The Clarion Index 2022
The Clarion Index is our annual customers’ behavioural insights report, giving a broad look at residents’ lives, views and experiences. Clarion places significant importance on listening to our customers to better understand and serve their needs.
Each year, we speak to 2,000 residents for 15 minutes and ask them 60 questions about their neighbourhood, jobs, wellbeing, finances, online experience and how they prefer to talk to us.
Having moved out of the pandemic and straight in to a cost of living crisis, we introduced more questions this year about residents’ household budgets, their energy bills and how they’re coping with the unpreceded increases many of us have seen
This year, despite the financial pressures, it is reassuring that our metrics around community, neighbourhood and wellbeing have stayed high, with most residents satisfied with the place where they live and feeling they belong there.

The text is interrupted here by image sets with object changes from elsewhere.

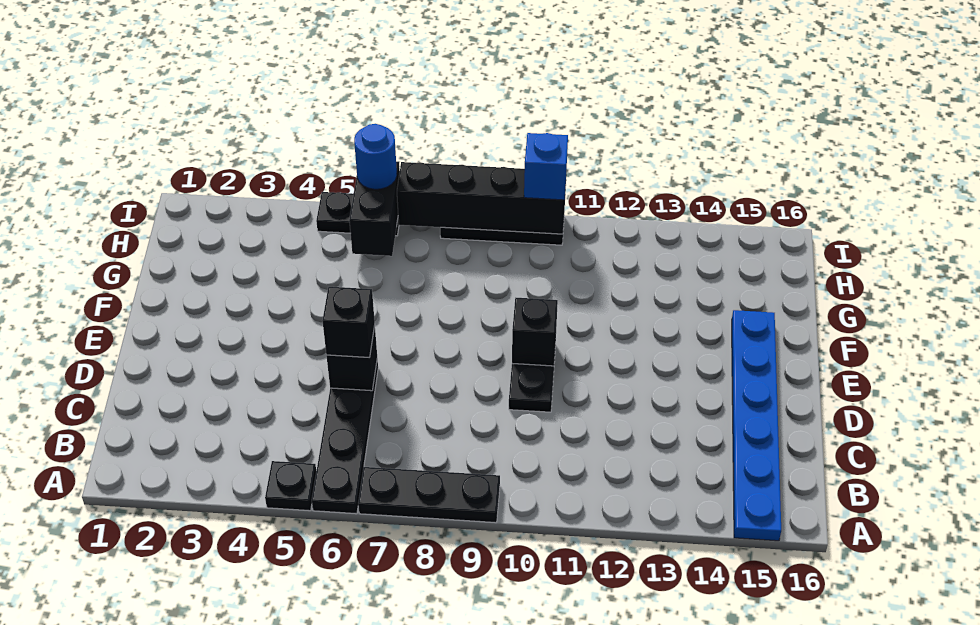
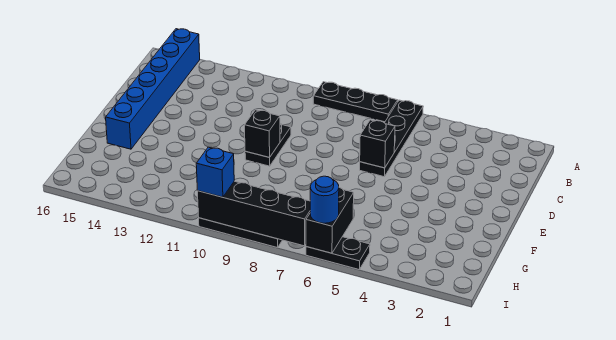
black 1x1 plate [265,461,316,511] -> none
blue 1x6 plate [732,310,781,541] -> blue 1x6 brick [106,29,200,149]
black 1x1 brick [323,287,375,358] -> none

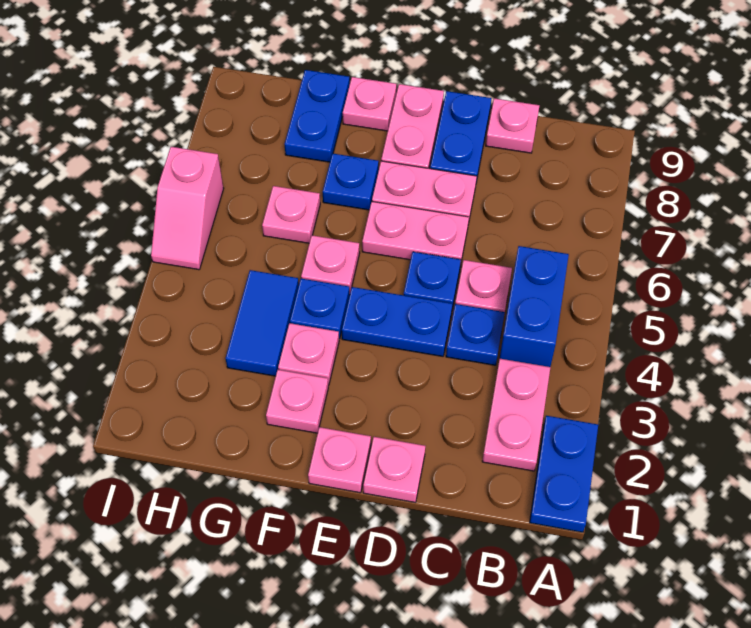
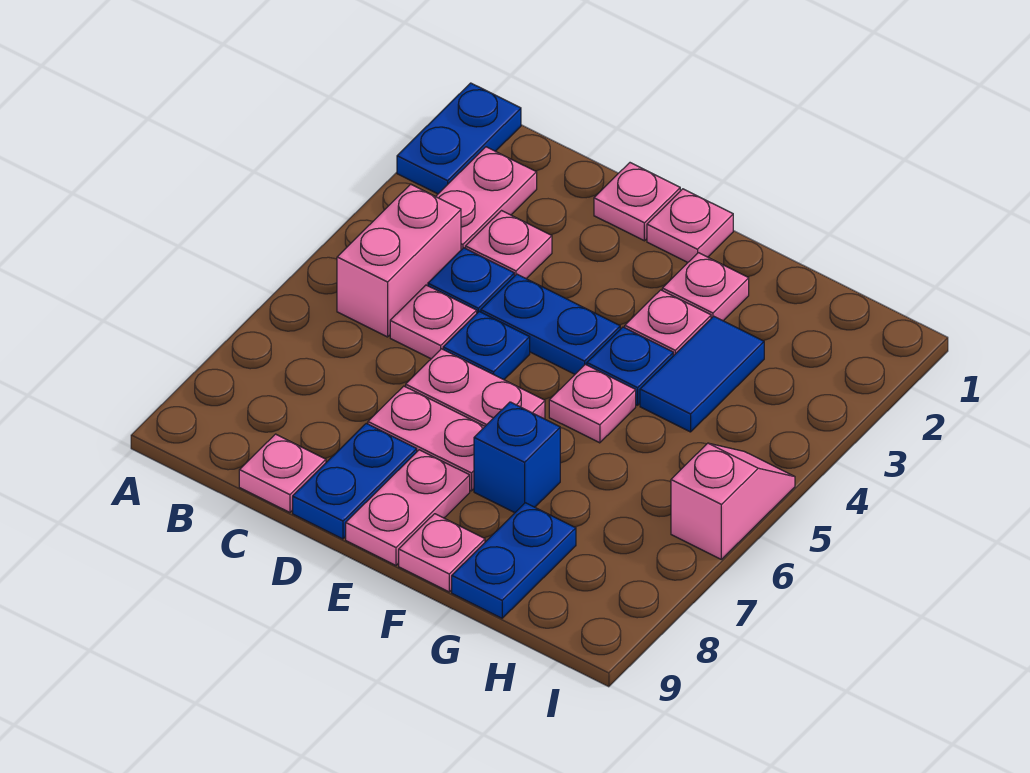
blue 1x2 brick [500,246,569,367] -> pink 1x2 brick [337,184,461,337]
blue 1x1 plate [323,153,379,210] -> blue 1x1 brick [474,402,560,513]
pink 1x1 plate [262,186,320,243] -> pink 1x1 plate moved to [466,211,552,279]

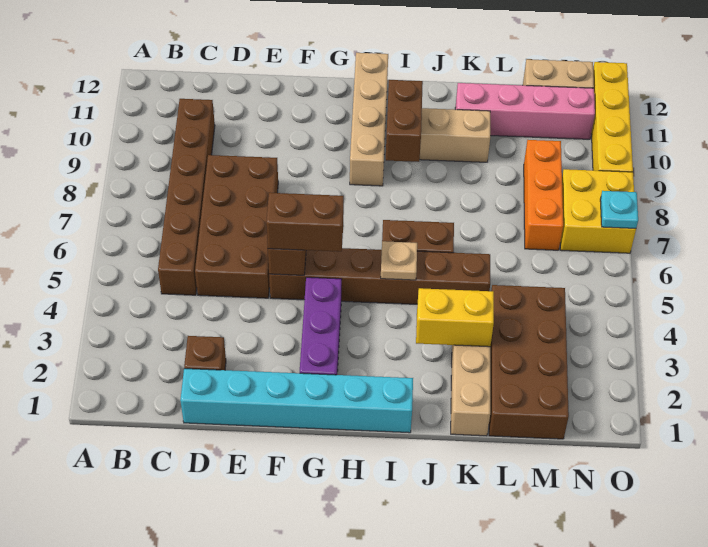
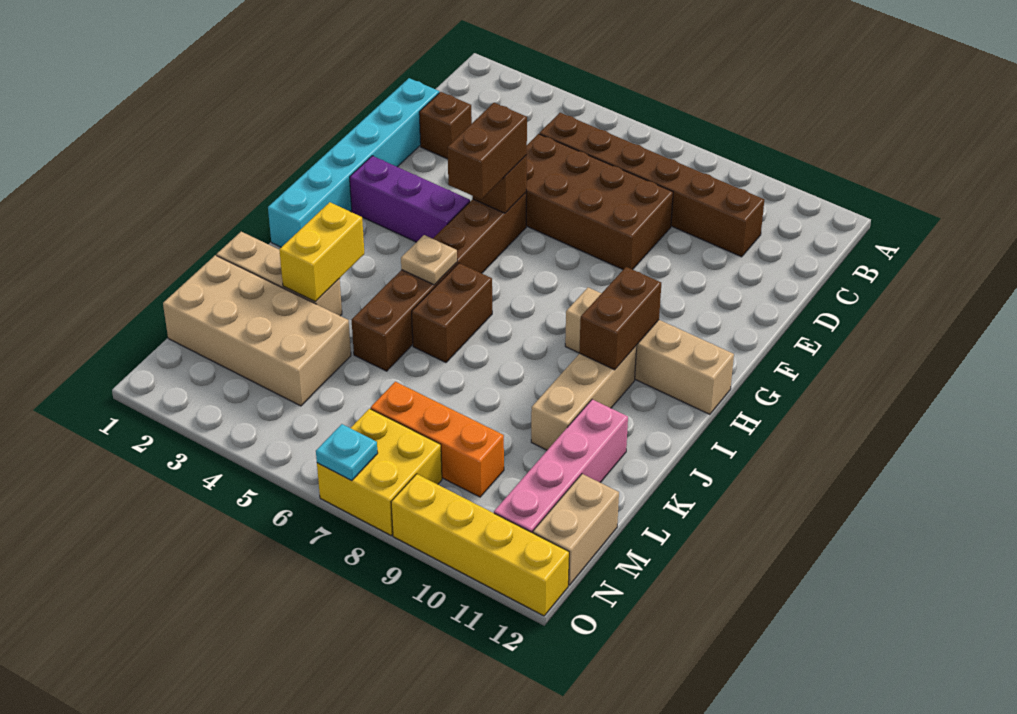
brown 1x2 brick [386,80,423,162] -> brown 1x2 brick turned to [579,267,661,370]
brown 2x4 brick [489,285,569,439] -> tan 2x4 brick [163,255,351,406]

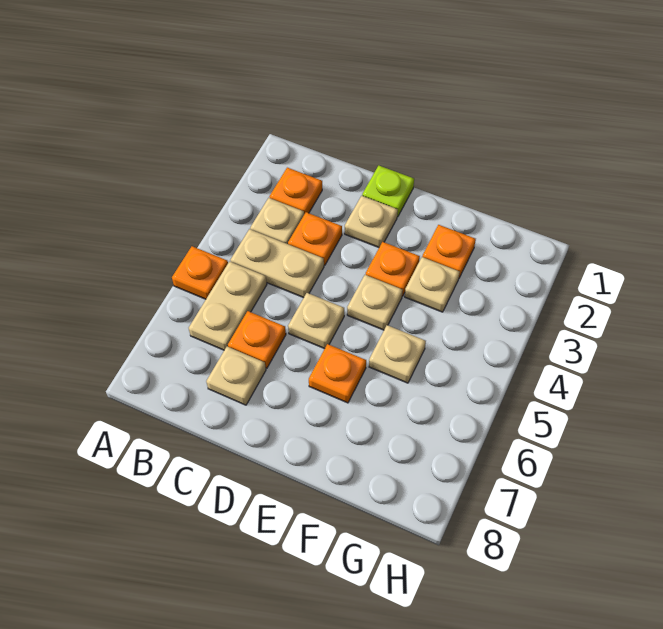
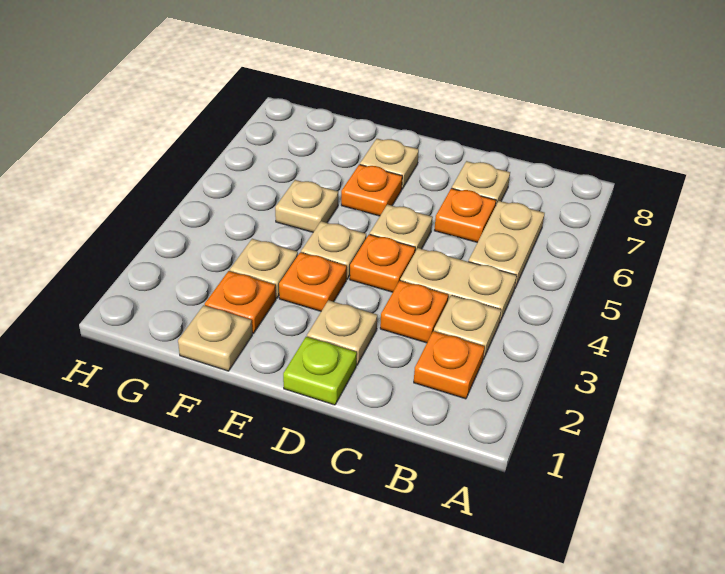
orange 1x1 plate [172,246,228,299] -> orange 1x1 plate moved to [350,234,415,292]
none -> tan 1x1 plate [360,139,419,189]
none -> tan 1x1 plate [178,305,252,371]

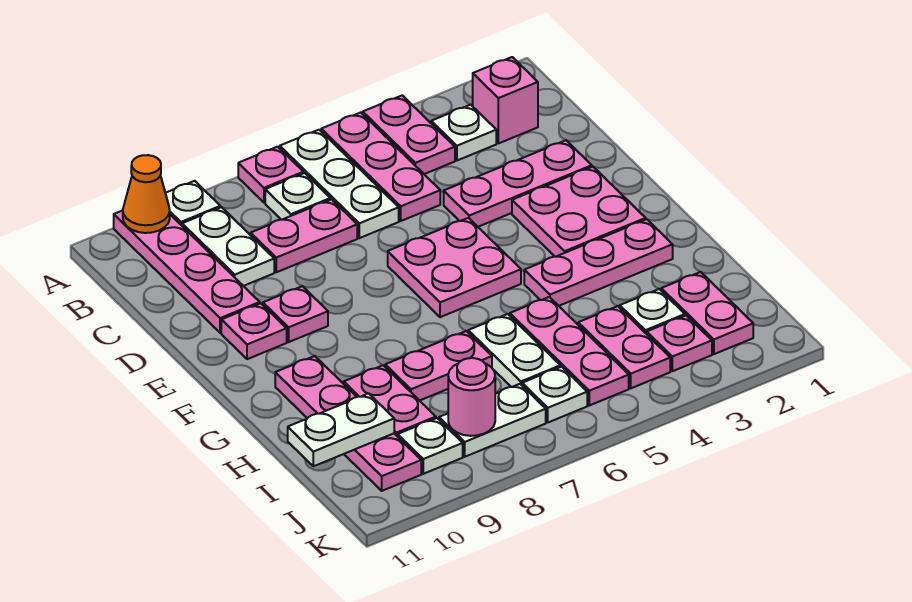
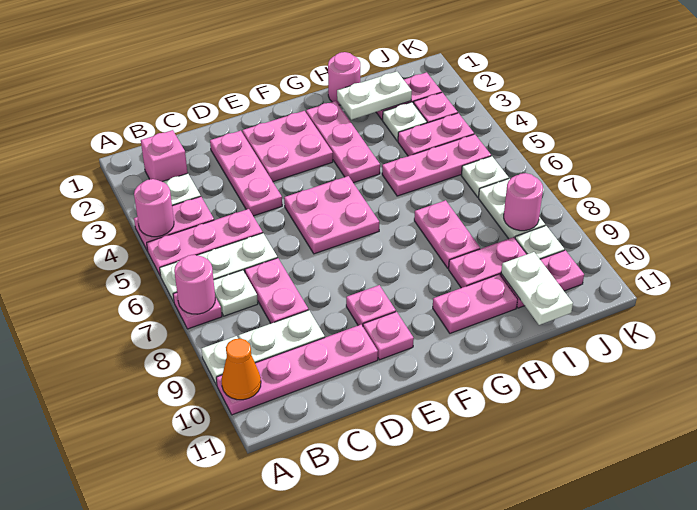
none -> pink 1x1 round brick [134,179,174,237]
none -> pink 1x1 round brick [174,255,215,314]
none -> pink 1x1 round brick [328,52,360,105]
white 1x2 plate [468,314,560,387] -> white 1x2 plate moved to [337,72,412,120]

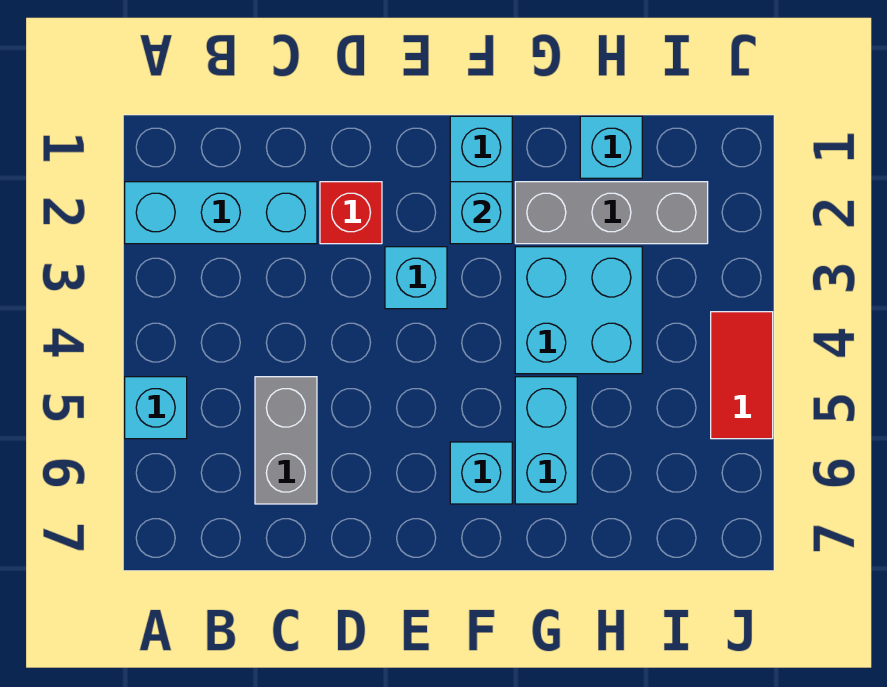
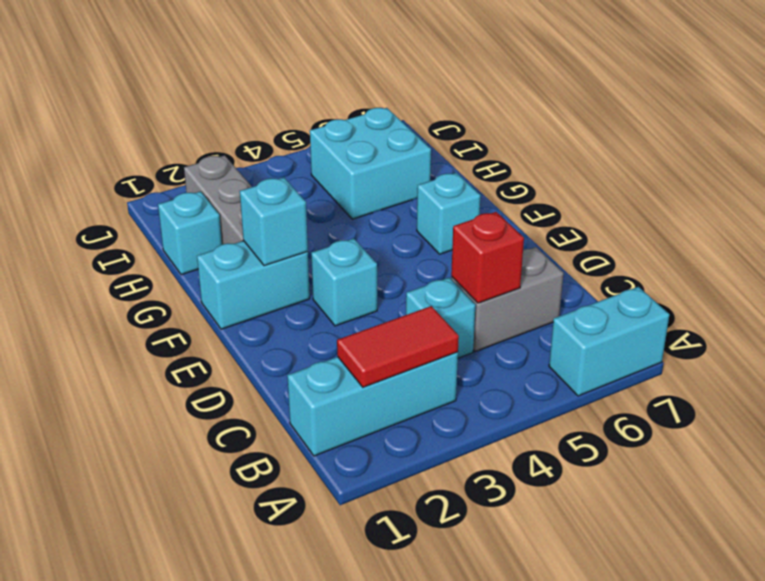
cyan 1x3 brick [125,182,317,244] -> cyan 1x3 brick turned to [287,352,458,456]
cyan 1x1 brick [125,377,187,439] -> cyan 1x1 brick moved to [406,278,476,358]
red 1x1 brick [320,182,382,244] -> red 1x1 brick moved to [451,212,524,303]
cyan 2x2 brick [515,247,642,374] -> cyan 2x2 brick moved to [310,108,431,219]
cyan 1x2 brick [515,377,577,504] -> cyan 1x2 brick moved to [549,287,670,396]
red 1x2 tile [711,312,773,439] -> red 1x2 tile moved to [337,306,459,387]

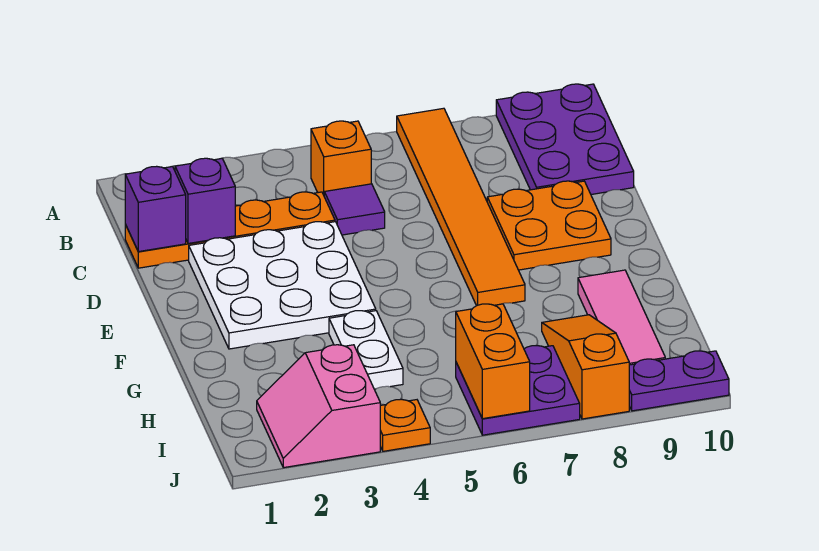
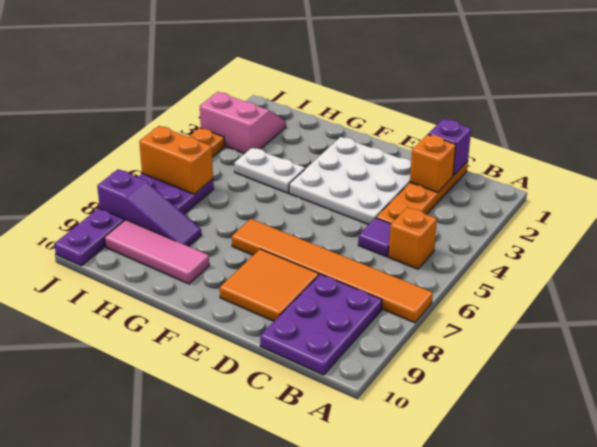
purple 2x3 plate [496,84,634,195] -> purple 2x3 plate turned to [260,274,382,375]
purple 1x1 brick [175,158,235,243] -> orange 1x1 brick [410,134,456,192]
orange 2x2 plate [487,181,611,270] -> orange 2x2 tile [220,249,319,321]
orange 1x3 slope [542,315,629,419] -> purple 1x3 slope [97,169,201,246]

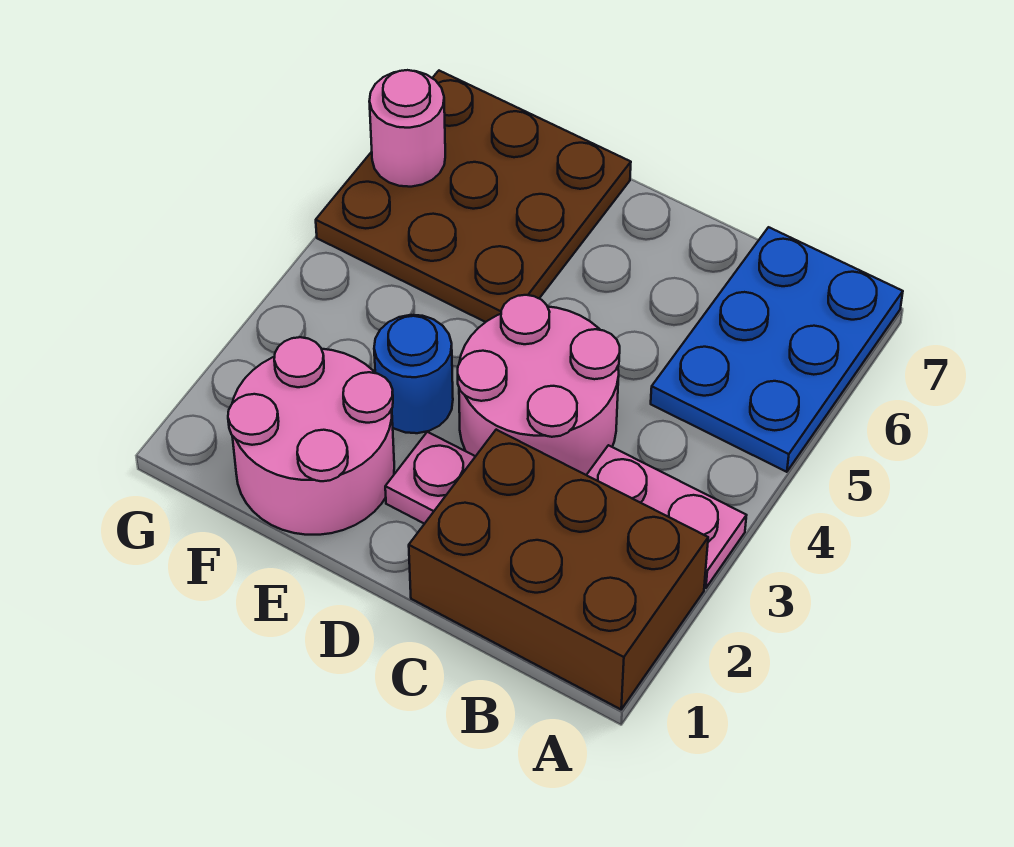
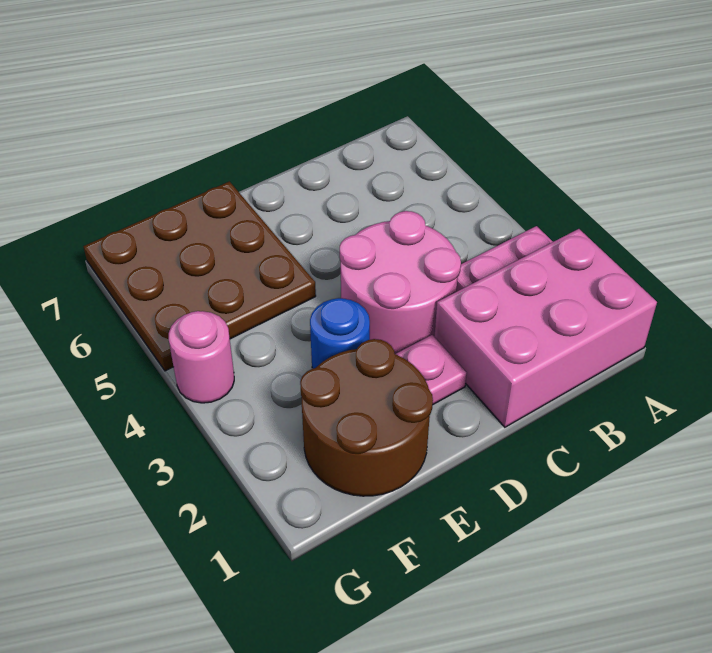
brown 2x3 brick [409,430,708,709] -> pink 2x3 brick [434,229,657,427]
blue 2x3 plate [651,227,903,472] -> none
pink 2x2 round brick [228,337,394,535] -> brown 2x2 round brick [300,339,433,496]
pink 1x1 round brick [369,70,445,187] -> pink 1x1 round brick moved to [169,311,234,403]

Clarion Index 2022: Key findings
Despite the unsettled times, in the wake of the pandemic and worsening cost of living crisis, it is reassuring to see that 85% of residents feel that they belong in their neighbourhood and that a similar number (86%) agree that their local area provides them with access to everything they need.
Whilst eight out of ten residents feel in control of their lives (81%), we have seen a slight increase in reports of loneliness, and acute feelings of loneliness for some (11%) are significantly higher than the national level.
Our survey results show 56% of working age residents are in paid employment, an increase from 49% in 2021, and a reduction in the level of those unemployed and looking for work (8%); these shifts are in line with the labour market more widely.
It is evident the cost of living crisis is seriously impacting Clarion households. There is an increase in the proportion of households either only having enough money for essentials (34%) or running out of money before the end of the week (21%) and a decrease in those able to afford some luxuries as well as the essentials (12%) or having money left over at the end of the week (23%).
Increasingly, households are having to make difficult decisions to manage their finances, such as cutting back on household spending (65%), getting in to, or further in to, debt (21%) and a growing number are even going without food as they cannot afford it (18%)
The energy crisis is a cause of great concern for households: 85% are worried about increasing energy bills and at the time the survey was conducted (June / July 2022), 82% had seen their energy bills increase.
84% of residents use the internet; of those, 75% say they use it at least once a day. This recent uptick in residents using the internet is driven by a continued increase in residents of retirement age getting online.